Don’t put a large pot of hot soup directly into your refrigerator. According to the U.S. Department of Agriculture, it would take an 8-inch stockpot of steaming chicken soup 24 hours to cool to be a safe temperature in your refrigerator. To be safe:

  • Transfer soup to shallow containers to speed cooling, making sure soup is no more than TWO inches deep. Refrigerate promptly. You can place loosely covered foods in the refrigerator while still warm, cover when food is completely cooled.
  • When serving soup a second time, reheat it until it’s steaming hot throughout at least 165 degrees F.

Brunswick Stew
Serving Size: approximately 1 cup for small; 2 cups for large
Yield: 8 small servings or 4 large main dish servings

1 Tbsp. vegetable oil
1 medium chopped onion
1/2 cup chopped pepper, red green or a combination (optional)
2 cups chicken broth, low sodium
1/2 tsp. dried leaf thyme
1/4 tsp black pepper
2 cups cooked, diced and boned chicken or turkey
2 cups tomatoes, canned or cooked
2 cups cooked dry beans, OR 1 (15.5 oz.) can beans (drained) such as red beans, Great Northern beans, or lima beans
2 cups whole kernel corn, frozen or 1 (15.5 oz.) can corn, canned without salt (drained)

Heat oil in a large pan. Add onion and cook in oil until tender.
Add all remaining ingredients, except pepper.
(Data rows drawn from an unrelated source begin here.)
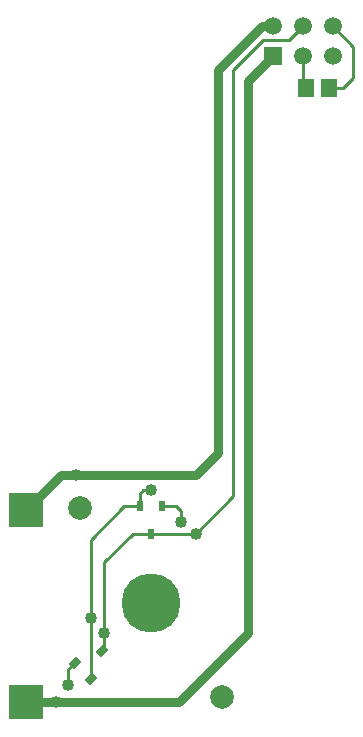
<source format=gbl>
G04 Layer_Physical_Order=2*
G04 Layer_Color=16711680*
%FSLAX25Y25*%
%MOIN*%
G70*
G01*
G75*
G04:AMPARAMS|DCode=10|XSize=23.62mil|YSize=37.4mil|CornerRadius=0mil|HoleSize=0mil|Usage=FLASHONLY|Rotation=135.000|XOffset=0mil|YOffset=0mil|HoleType=Round|Shape=Rectangle|*
%AMROTATEDRECTD10*
4,1,4,0.02158,0.00487,-0.00487,-0.02158,-0.02158,-0.00487,0.00487,0.02158,0.02158,0.00487,0.0*
%
%ADD10ROTATEDRECTD10*%

%ADD11R,0.02362X0.03740*%
%ADD12R,0.05512X0.05906*%
%ADD13R,0.11811X0.11811*%
%ADD14C,0.01000*%
%ADD15C,0.03000*%
%ADD16C,0.19685*%
%ADD17R,0.05906X0.05906*%
%ADD18C,0.05906*%
%ADD19C,0.07874*%
%ADD20C,0.07874*%
%ADD21C,0.04000*%
D10*
X-16216Y-16216D02*
D03*
X-25403Y-20113D02*
D03*
X-20113Y-25403D02*
D03*
D11*
X0Y22933D02*
D03*
X3740Y32185D02*
D03*
X-3740D02*
D03*
D12*
X59437Y171500D02*
D03*
X51563D02*
D03*
D13*
X-41500Y31000D02*
D03*
Y-33000D02*
D03*
D14*
X-20000Y-5000D02*
Y21000D01*
Y-7500D02*
Y-5000D01*
X-20113Y-7613D02*
X-20000Y-7500D01*
Y21000D02*
X-8815Y32185D01*
X-20113Y-25403D02*
Y-7613D01*
X-15500Y-10000D02*
Y13500D01*
Y-15500D02*
Y-10000D01*
X10000Y27000D02*
Y30500D01*
X8315Y32185D02*
X10000Y30500D01*
X3740Y32185D02*
X8315D01*
X-8815D02*
X-3740D01*
X-6067Y22933D02*
X0D01*
X-15500Y13500D02*
X-6067Y22933D01*
X-16216Y-16216D02*
X-15500Y-15500D01*
X59437Y171500D02*
X64000D01*
X67500Y175000D01*
X60709Y192087D02*
X67500Y185295D01*
Y175000D02*
Y185295D01*
X50709Y172354D02*
X51563Y171500D01*
X50709Y172354D02*
Y182087D01*
X-27500Y-22211D02*
X-25403Y-20113D01*
X-27500Y-27500D02*
Y-22211D01*
X-2500Y37500D02*
X0D01*
X-3740Y36260D02*
X-2500Y37500D01*
X-3740Y32185D02*
Y36260D01*
X46122Y187500D02*
X50709Y192087D01*
X37500Y187500D02*
X46122D01*
X27500Y177500D02*
X37500Y187500D01*
X27500Y35500D02*
Y177500D01*
X15000Y23000D02*
X27500Y35500D01*
X0Y22933D02*
X15433D01*
D15*
X37087Y192087D02*
X40709D01*
X32500Y-10000D02*
Y173878D01*
X40709Y182087D01*
X9500Y-33000D02*
X32500Y-10000D01*
X-41500Y-33000D02*
X-31500D01*
X9500D01*
X22500Y177500D02*
X37087Y192087D01*
X-41500Y31000D02*
X-30000Y42500D01*
X15000D02*
X22500Y50000D01*
Y177500D01*
X-30000Y42500D02*
X-25000D01*
X15000D01*
D16*
X0Y0D02*
D03*
D17*
X40709Y182087D02*
D03*
D18*
Y192087D02*
D03*
X50709Y182087D02*
D03*
Y192087D02*
D03*
X60709Y182087D02*
D03*
Y192087D02*
D03*
D19*
X23622Y-31496D02*
D03*
D20*
X-23622Y31496D02*
D03*
D21*
X-20000Y-5000D02*
D03*
X-15500Y-10000D02*
D03*
X15000Y23000D02*
D03*
X10000Y27000D02*
D03*
X-27500Y-27500D02*
D03*
X-31500Y-33000D02*
D03*
X0Y37500D02*
D03*
X-25000Y42500D02*
D03*
M02*

</source>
Bring to a simmer and cook, covered, for 30 minutes at medium-low.
Season to taste with salt, if desired.
Source: This recipe is a slightly adapted version of a recipe available at Food Stamp Nutrition Connection Recipe Finder at recipefinder.nal.usda.gov.

Nutrition information per serving: 200 calories, 5 g fat, 1 g saturated fat, 30 mg cholesterol, 470 mg sodium, 22 g carbohydrate, 5 g dietary fiber and 16 g protein.

Note: Use canned tomatoes, beans, and corn without added salt to dramatically lower sodium content.

Turkey Stew
Serving Size: 1/4 of recipe
Yield: 4 servings

2 tsp vegetable oil
1/2 cup chopped onion
1 finely chopped garlic clove or ½ tsp garlic powder
4 chopped carrots
2 chopped celery stalks
2 chopped potatoes
1 can (15 oz) tomatoes, sliced
2 cups water
2 cups chopped, cooked turkey
Salt and pepper to taste
Italian seasoning or oregano, basil, or thyme to taste

Heat oil in medium saucepan. Add onion, carrots, and celery and stir two minutes.
Add potatoes, tomatoes, and water to pan. Bring to a boil, then lower heat and simmer, covered, 30 minutes or until vegetables are tender. Add turkey and cook another five minutes or until heated.

Season to taste before serving. Refrigerate leftovers.

Source:  Adapted from Food Stamp Nutrition Connection Recipe Finder at http://recipefinder.nal.usda.gov.

Nutrition information per serving: 300 calories, 8 g fat, 2 g saturated fat, 55 mg cholesterol, 410 mg sodium, 32 g carbohydrate, 4 g dietary fiber, 24 g protein.

Note: If you like your vegetables crunchy, check for tenderness at 15 minutes. If you plan to cook for less time than 30 minutes, add the turkey or chicken in the beginning. Use low sodium chicken broth instead of water for added flavor. Use “No Salt Added” canned tomatoes to reduce salt content of recipe.

Soup is a great, quick dinner meal any time of the year!